Excerpted data =
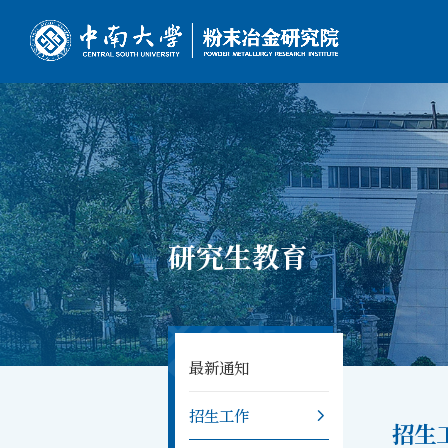
研究生教育
最新通知
招生工作
招生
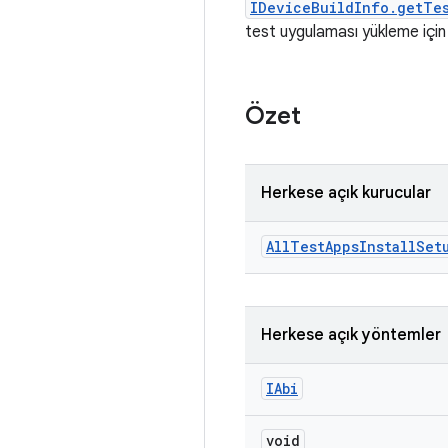
IDeviceBuildInfo.getTes
test uygulaması yükleme için
Özet
Herkese açık kurucular
All
Test
Apps
Install
Set
Herkese açık yöntemler
IAbi
void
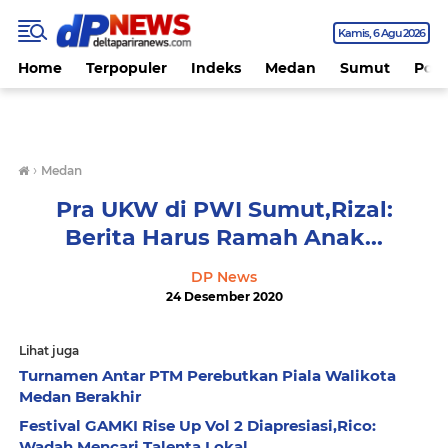
Kamis
6 Agu 2026
Home
Terpopuler
Indeks
Medan
Sumut
Polit
›
Medan
Pra UKW di PWI Sumut,Rizal:
Berita Harus Ramah Anak...
DP News
24 Desember 2020
Lihat juga
Turnamen Antar PTM Perebutkan Piala Walikota
Medan Berakhir
Festival GAMKI Rise Up Vol 2 Diapresiasi,Rico:
Wadah Mencari Talenta Lokal...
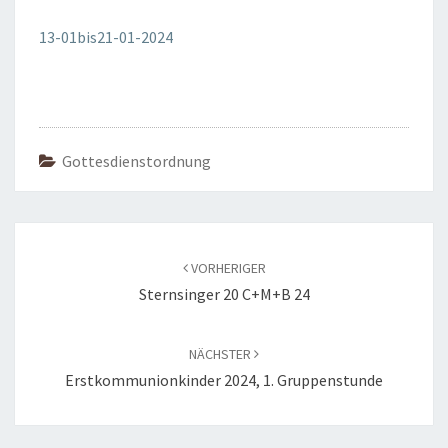
2024
13-01bis21-01-2024
Gottesdienstordnung
Beitragsnavigation
VORHERIGER
Sternsinger 20 C+M+B 24
NÄCHSTER
Erstkommunionkinder 2024, 1. Gruppenstunde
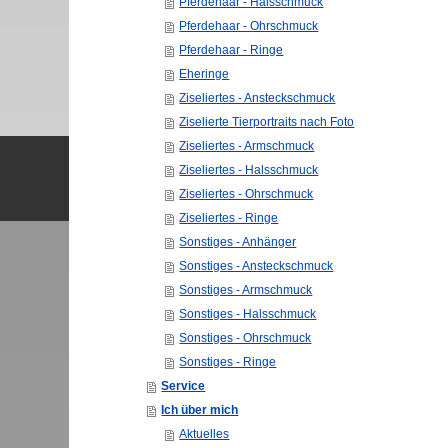
Pferdehaar - Halsschmuck
Pferdehaar - Ohrschmuck
Pferdehaar - Ringe
Eheringe
Ziseliertes - Ansteckschmuck
Ziselierte Tierportraits nach Foto
Ziseliertes - Armschmuck
Ziseliertes - Halsschmuck
Ziseliertes - Ohrschmuck
Ziseliertes - Ringe
Sonstiges - Anhänger
Sonstiges - Ansteckschmuck
Sonstiges - Armschmuck
Sonstiges - Halsschmuck
Sonstiges - Ohrschmuck
Sonstiges - Ringe
Service
Ich über mich
Aktuelles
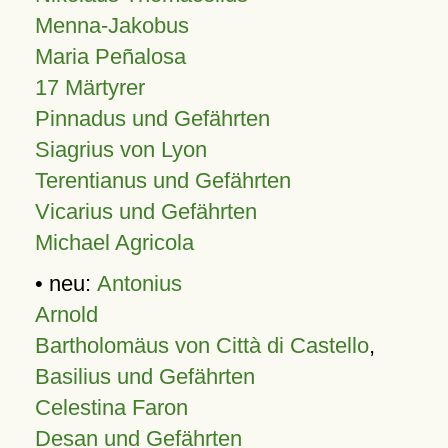
Menna-Jakobus
Maria Peñalosa
17 Märtyrer
Pinnadus und Gefährten
Siagrius von Lyon
Terentianus und Gefährten
Vicarius und Gefährten
Michael Agricola
• neu:
Antonius
Arnold
Bartholomäus von Città di Castello
,
Basilius und Gefährten
Celestina Faron
Desan und Gefährten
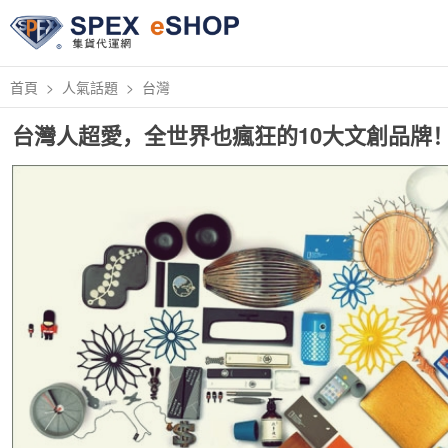
首頁
人氣話題
台灣
台灣人超愛，全世界也瘋狂的10大文創品牌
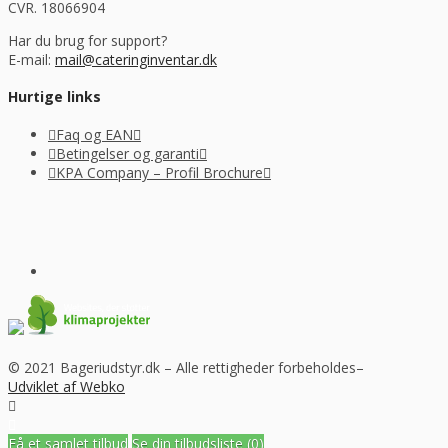
CVR. 18066904
Har du brug for support?
E-mail:
mail@cateringinventar.dk
Hurtige links
Faq og EAN
Betingelser og garanti
KPA Company – Profil Brochure
© 2021 Bageriudstyr.dk – Alle rettigheder forbeholdes–
Udviklet af Webko
Få et samlet tilbud
Se din tilbudsliste
(0)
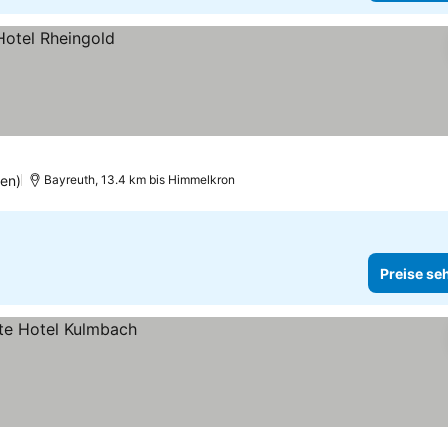
en)
Bayreuth, 13.4 km bis Himmelkron
Preise se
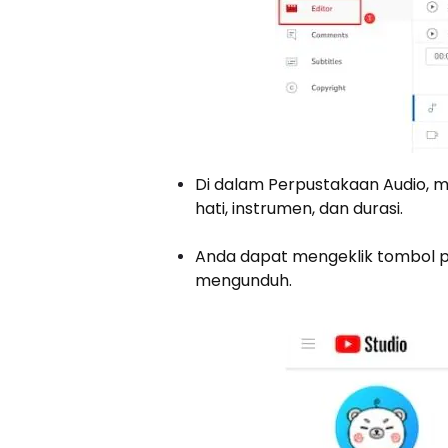
Di dalam Perpustakaan Audio, mu
hati, instrumen, dan durasi.
Anda dapat mengeklik tombol p
mengunduh.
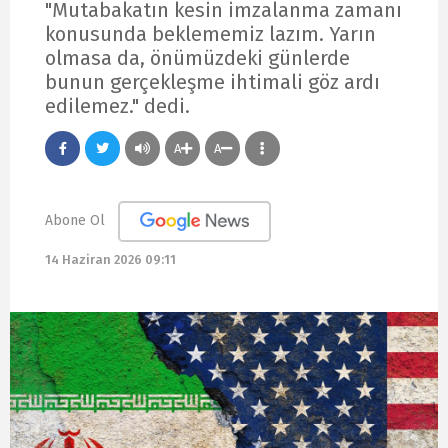
"Mutabakatın kesin imzalanma zamanı
konusunda beklememiz lazım. Yarın
olmasa da, önümüzdeki günlerde
bunun gerçekleşme ihtimali göz ardı
edilemez." dedi.
A
A
Abone Ol
14 Haziran 2026 09:11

Action item = Retype every entry verbatim and exclude the pictures from the copy.

Result of this exercise =
研究生教育
最新通知
招生工作
招生
IDeviceBuildInfo.getTes
test uygulaması yükleme için
Özet
Herkese açık kurucular
All
Test
Apps
Install
Set
Herkese açık yöntemler
IAbi
void
Kamis
6 Agu 2026
Home
Terpopuler
Indeks
Medan
Sumut
Polit
›
Medan
Pra UKW di PWI Sumut,Rizal:
Berita Harus Ramah Anak...
DP News
24 Desember 2020
Lihat juga
Turnamen Antar PTM Perebutkan Piala Walikota
Medan Berakhir
Festival GAMKI Rise Up Vol 2 Diapresiasi,Rico:
Wadah Mencari Talenta Lokal...
2024
13-01bis21-01-2024
Gottesdienstordnung
Beitragsnavigation
VORHERIGER
Sternsinger 20 C+M+B 24
NÄCHSTER
Erstkommunionkinder 2024, 1. Gruppenstunde
Pferdehaar - Halsschmuck
Pferdehaar - Ohrschmuck
Pferdehaar - Ringe
Eheringe
Ziseliertes - Ansteckschmuck
Ziselierte Tierportraits nach Foto
Ziseliertes - Armschmuck
Ziseliertes - Halsschmuck
Ziseliertes - Ohrschmuck
Ziseliertes - Ringe
Sonstiges - Anhänger
Sonstiges - Ansteckschmuck
Sonstiges - Armschmuck
Sonstiges - Halsschmuck
Sonstiges - Ohrschmuck
Sonstiges - Ringe
Service
Ich über mich
Aktuelles
Menna-Jakobus
Maria Peñalosa
17 Märtyrer
Pinnadus und Gefährten
Siagrius von Lyon
Terentianus und Gefährten
Vicarius und Gefährten
Michael Agricola
• neu:
Antonius
Arnold
Bartholomäus von Città di Castello
,
Basilius und Gefährten
Celestina Faron
Desan und Gefährten
首頁
人氣話題
台灣
台灣人超愛，全世界也瘋狂的10大文創品牌
CVR. 18066904
Har du brug for support?
E-mail:
mail@cateringinventar.dk
Hurtige links
Faq og EAN
Betingelser og garanti
KPA Company – Profil Brochure
© 2021 Bageriudstyr.dk – Alle rettigheder forbeholdes–
Udviklet af Webko
Få et samlet tilbud
Se din tilbudsliste
(0)
en)
Bayreuth, 13.4 km bis Himmelkron
Preise se
Di dalam Perpustakaan Audio, mu
hati, instrumen, dan durasi.
Anda dapat mengeklik tombol p
mengunduh.
"Mutabakatın kesin imzalanma zamanı
konusunda beklememiz lazım. Yarın
olmasa da, önümüzdeki günlerde
bunun gerçekleşme ihtimali göz ardı
edilemez." dedi.
A
A
Abone Ol
14 Haziran 2026 09:11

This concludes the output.